Legisladores franceses podem desistir do plano de exigir que as lojas de música online revelem seus sistemas de proteção DRM (gerenciamento de direitos digitais, em tradução livre), medida que possibilitaria uma compatibilidade geral entre tocadores digitais e os arquivos vendidos.
As mudanças serão abordadas nessa quinta-feira (04/05), quando começa a discussão no Senado francês para a aprovação das novas regras da música digital naquele país.
Um Comitê do Senado tem recomendado que os senadores alterem
este tópico do projeto de lei “Direitos
Autorais e Relacionados na Sociedade da Informação”. Abreviado como DADVSI na
sigla em francês, o projeto foi proposto e aprovado pela Assembléia
Nacional Francesa há algumas semanas.
A medida, defendida como ação antimonopólio, também é vista por muitos como um ataque pessoal a Apple, que mantém domínio no mercado de vendas de músicas online com a dobradinha iPod e iTunes - respectivamente, o tocador digital e a loja virtual de músicas e vídeos da empresa.
A Apple se recusa a licenciar às outras companhias seu sistema FairPlay de DRM, mas o projeto aprovado pela Assembléia obrigaria a empresa a fazê-lo, permitindo a criação de sistemas compatíveis pela concorrência.
Se os senadores seguirem as indicações da Comissão, a requisição de interoperabilidade poderá ser banida do projeto. Ao todo o projeto propõe 40 emendas, com outras 180 novas alterações já propostas pelo senado.
Veteranos do movimento de código aberto na França afirmam que, na tentativa de alterar a cláusula da interoperabilidade, a comissão pode confundir os senadores quanto às questões de patente e direitos autorais.
De acordo com a Associação Francesa de Usuários de Linux e do Software Livre, a correção proposta poderia estender a proteção de patente aos softwares de DRM. Normalmente, softwares DRM não podem ser patenteados segundo a lei geral francesa.
Outro grupo incomodado pela projeto de lei é o consórcio ObjectWeb, que desenvolve middlewares de código aberto.
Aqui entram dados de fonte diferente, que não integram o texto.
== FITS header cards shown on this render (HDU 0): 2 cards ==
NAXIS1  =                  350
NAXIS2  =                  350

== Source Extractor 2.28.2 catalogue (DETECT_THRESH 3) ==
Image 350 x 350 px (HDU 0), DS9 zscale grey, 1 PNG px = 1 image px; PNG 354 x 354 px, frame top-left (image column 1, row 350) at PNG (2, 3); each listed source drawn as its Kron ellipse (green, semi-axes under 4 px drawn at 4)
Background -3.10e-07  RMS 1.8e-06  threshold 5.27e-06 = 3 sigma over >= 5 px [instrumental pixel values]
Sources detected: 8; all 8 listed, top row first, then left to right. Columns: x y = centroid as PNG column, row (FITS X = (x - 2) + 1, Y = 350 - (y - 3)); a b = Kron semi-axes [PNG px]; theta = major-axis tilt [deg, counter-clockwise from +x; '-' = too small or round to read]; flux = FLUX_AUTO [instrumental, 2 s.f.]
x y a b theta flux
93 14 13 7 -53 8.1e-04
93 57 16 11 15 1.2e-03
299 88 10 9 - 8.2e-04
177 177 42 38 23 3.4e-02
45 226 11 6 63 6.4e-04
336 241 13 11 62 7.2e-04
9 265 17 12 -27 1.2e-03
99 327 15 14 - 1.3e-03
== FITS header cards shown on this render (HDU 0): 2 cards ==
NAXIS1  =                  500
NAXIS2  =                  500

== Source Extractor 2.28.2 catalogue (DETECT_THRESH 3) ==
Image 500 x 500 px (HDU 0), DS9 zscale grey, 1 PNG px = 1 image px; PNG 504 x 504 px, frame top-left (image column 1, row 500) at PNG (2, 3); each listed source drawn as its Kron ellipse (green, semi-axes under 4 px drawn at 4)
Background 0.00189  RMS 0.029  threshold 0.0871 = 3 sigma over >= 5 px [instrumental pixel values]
A empresa teme que com as mudanças, desenvolvedores de código aberto sejam expostos a ações da justiça.
O projeto prevê multas e prisões para distribuidores de software que manifestem intenção de distribuir sem autorização trabalhos protegidos por direito autoral, sem esclarecer o que de fato significaria “manifestar intenção”.
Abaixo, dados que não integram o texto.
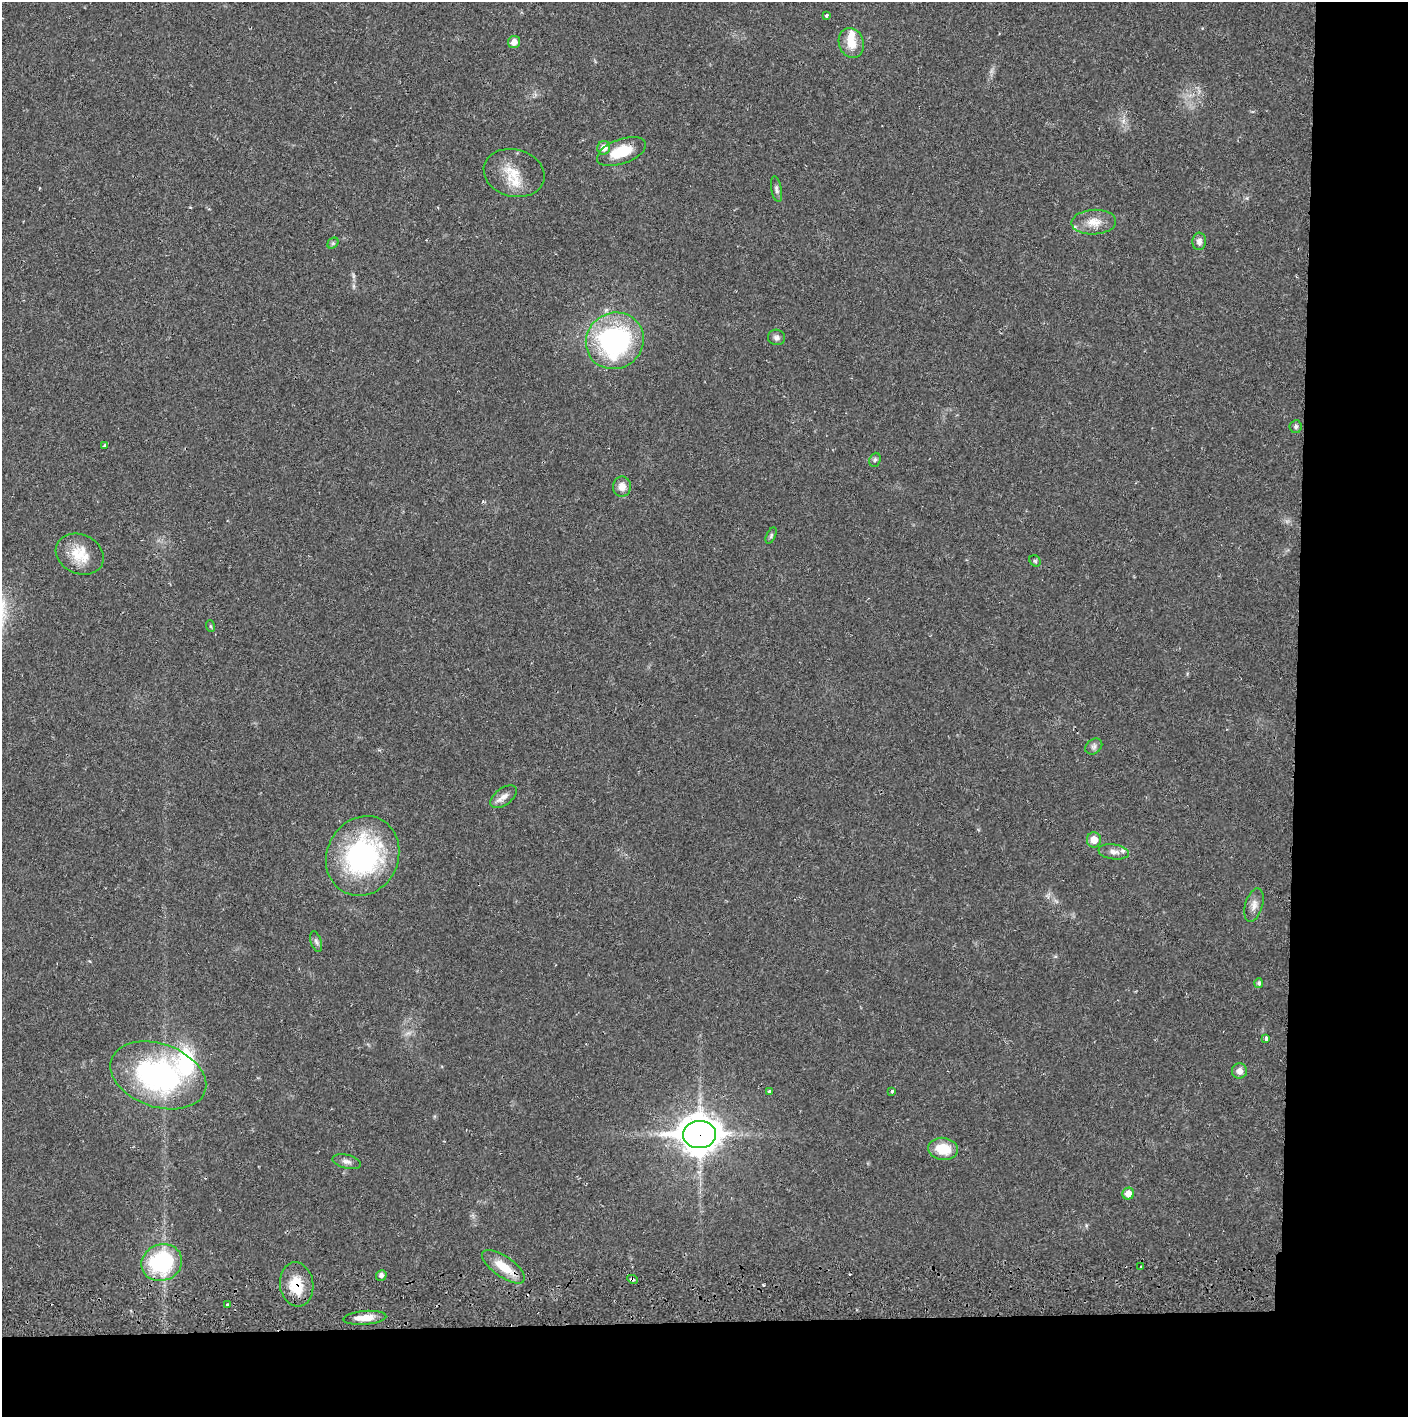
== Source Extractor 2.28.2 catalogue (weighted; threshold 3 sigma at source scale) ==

Visto que os middlewares podem ser usados para troca de informações de qualquer tipo, incluindo trabalhos com proteção aos direitos autorais, a ObjectWeb está preocupada em se tornar suscetível a processos, escreveu seu diretor em uma carta aberta aos senadores na última semana.
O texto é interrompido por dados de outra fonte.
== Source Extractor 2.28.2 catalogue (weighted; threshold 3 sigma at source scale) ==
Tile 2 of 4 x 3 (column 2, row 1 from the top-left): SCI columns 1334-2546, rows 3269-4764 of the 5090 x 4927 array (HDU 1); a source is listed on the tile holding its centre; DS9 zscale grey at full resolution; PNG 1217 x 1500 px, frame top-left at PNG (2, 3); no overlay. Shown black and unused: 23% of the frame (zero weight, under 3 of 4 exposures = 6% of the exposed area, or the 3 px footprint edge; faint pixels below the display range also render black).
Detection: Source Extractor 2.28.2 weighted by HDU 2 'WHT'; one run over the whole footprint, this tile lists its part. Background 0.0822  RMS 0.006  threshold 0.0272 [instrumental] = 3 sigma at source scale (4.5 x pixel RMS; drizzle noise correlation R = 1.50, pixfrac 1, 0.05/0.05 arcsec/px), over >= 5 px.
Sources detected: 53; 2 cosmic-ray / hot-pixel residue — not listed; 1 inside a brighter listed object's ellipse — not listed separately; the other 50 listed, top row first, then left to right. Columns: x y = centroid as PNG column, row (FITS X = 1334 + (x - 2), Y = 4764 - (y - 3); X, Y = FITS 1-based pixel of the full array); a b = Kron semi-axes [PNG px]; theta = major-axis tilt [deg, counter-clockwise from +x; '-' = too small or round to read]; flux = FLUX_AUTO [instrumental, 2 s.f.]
O projeto DADVSI foi aprovado pela assembléia francesa no dia 21 de março. Além desta quinta-feira, o Senado irá discutir a emenda nos dias 09 e 10 de maio. Entre as outras cláusulas, o projeto também prevê multas para internautas que fazem dowloads não autorizados, visando por fim aos processos contra usuários por parte das gravadoras.